I would want a wearable watch that would become part of my rotation, so historical vintage pieces that belong in a vault wouldn’t do. Nor would fussy, breakable tourbillons and repeaters. Yeah, they’re cool, especially the mega-complication models in the above $500,000. range. But do you want to endure the tedious process of re-setting perpetual calendars and moon phase indicators every time you want to wear one? Ain’t for me!

So, to get to the point, I chose a brand that doesn’t have a colorful history, but, in the 16 years they’ve been in business, they’ve been producing outrageously innovative and gorgeous watches that have been shaking the industry to the core! And that brand is F.P. Journe. It has always been a true manufacture, owned and operated by a guy who has to be one of the most freakin’ brilliant watch makers of all time, equally on par with good old A.L. Breguet.
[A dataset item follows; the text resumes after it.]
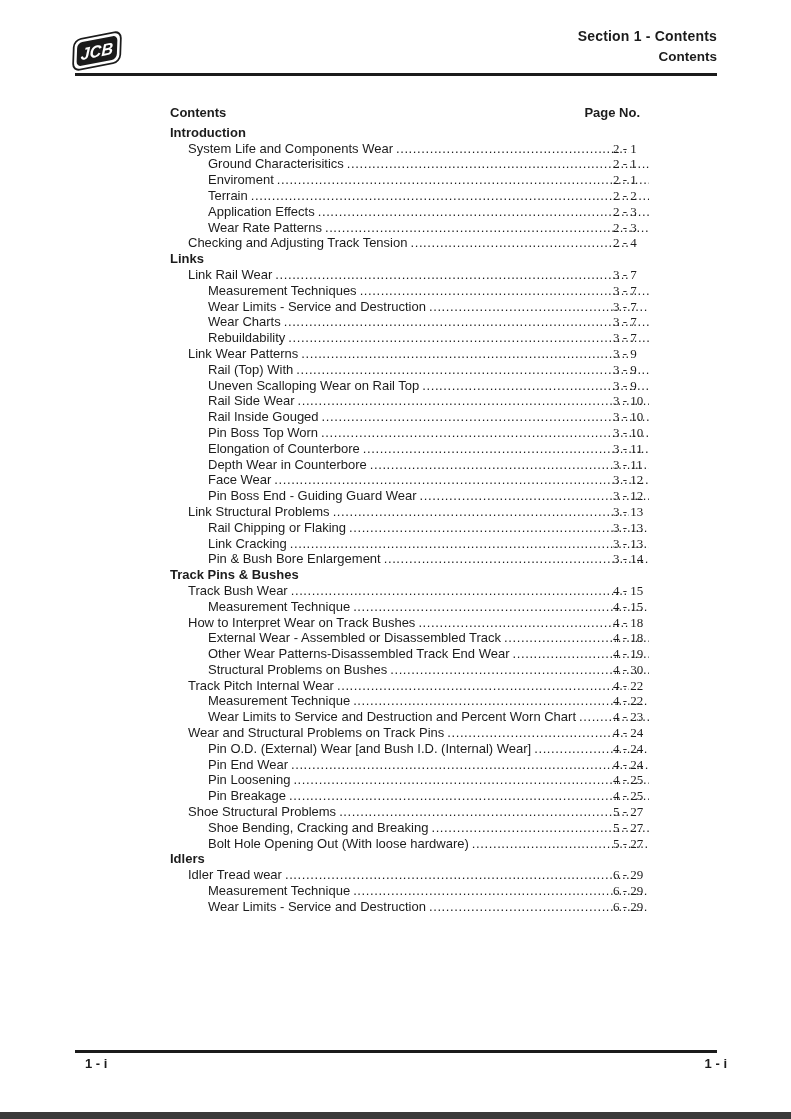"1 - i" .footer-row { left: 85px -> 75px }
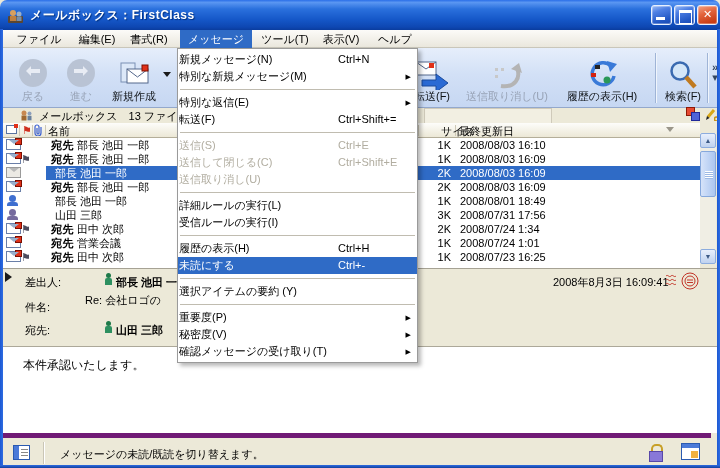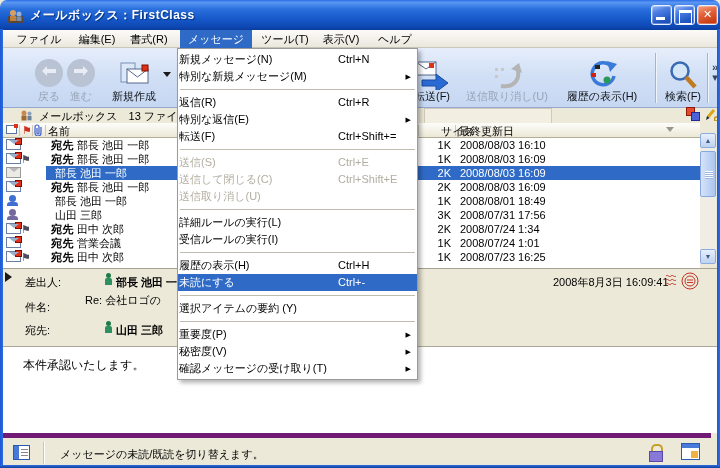"戻る" .tb-back { left: 24px -> 8px }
Once I knew that it ABSOLUTELY had to be a Journe, the real problem became choosing one from their modest, yet spectacular collection. I love all their models, except for the very few diamond encrusted ones. I’ll forgive them for those. Now answer me this: How many brands can you identify where you’d love to own every damn thing they made?

If I had to wear a tourbillon, it would be a Journe. And the same goes for a repeater. I could have even lived happily ever after with their most unJourne VAGABONDAGE ll. But what I chose is their CHRONOMÈTRE À RÉSONANCE model from their SOUVERAINE COLLECTION, the rose gold one with a grey dial on a gator strap. To my tastes, it’s an impossibly perfect watch.


Just gaze at the photo of it. Absorb the design, from the hands, to the indicators, to the crown. And imagine the twin balances beating in perfect synchronization while magically exploiting the natural phenomenon of resonance. That’s what I would be pondering every time I wore this watch, which would be VERY frequently. My other watches would grow to despise my Journe!

How much does it cost? I couldn’t get a current price, but I would guess that it’s in the $70 to $80 thousand range. And worth every %&$#ing penny!

*Hublot was mentioned just to see if any of you are half asleep.